Paul Champfort subissait, plus que tout autre, l’enivrement général.

Le contact de la femme aimée, de cette malheureuse Laure qu’il allait perdre à jamais dans quelques heures ; l’entraînement irrésistible de la cadence ; les notes éclatantes des cuivres, où se mariaient les sons moelleux des clarinettes et les trilles aigus des violons ; ces effluves magnétiques qui s’échappent des prunelles animées des femmes ; et par-dessus tout, l’haleine tiède et haletante de sa danseuse, lui arrivant au visage par bouffées aromatiques… tout cela lui monta au cerveau comme une fumée d’or et lui donna le vertige.

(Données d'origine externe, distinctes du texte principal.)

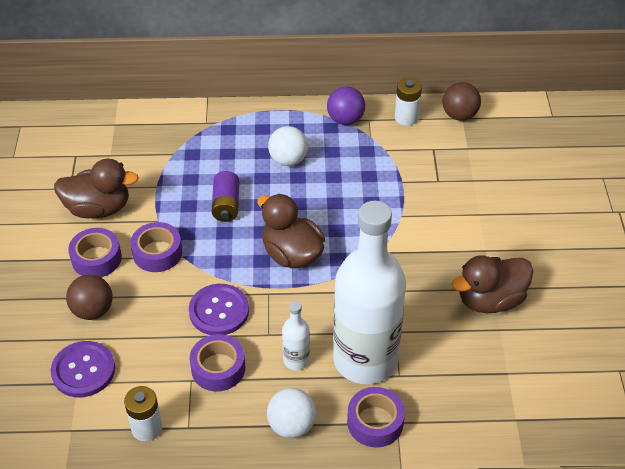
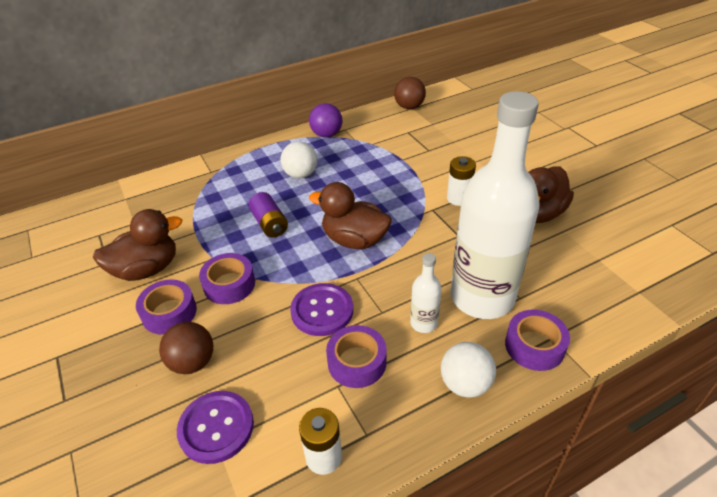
camera: 25 degrees left, 5 degrees down
white battery [395,78,422,126] -> white battery moved to [447,156,476,206]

Il arriva même un moment où, perdant tout contrôle sur lui-même et dominé par un irrésistible besoin d’épanchement, il se baissa vers l’oreille de Laure et lui souffla ardemment : « Oh ! je t’aime ! je t’aime ! »

La jeune fille leva vers son cousin un regard brûlant, sentit courir dans ses veines un frisson de fièvre, puis, faiblissante et pâle, murmura :

« C’est assez. Je me sens tout étourdie… Retirons-nous. »

Champfort obéit.

Il abandonna la valse et conduisit sa cousine, la soutenant de son bras droit, dans une pièce contiguë, où il la déposa sur un canapé.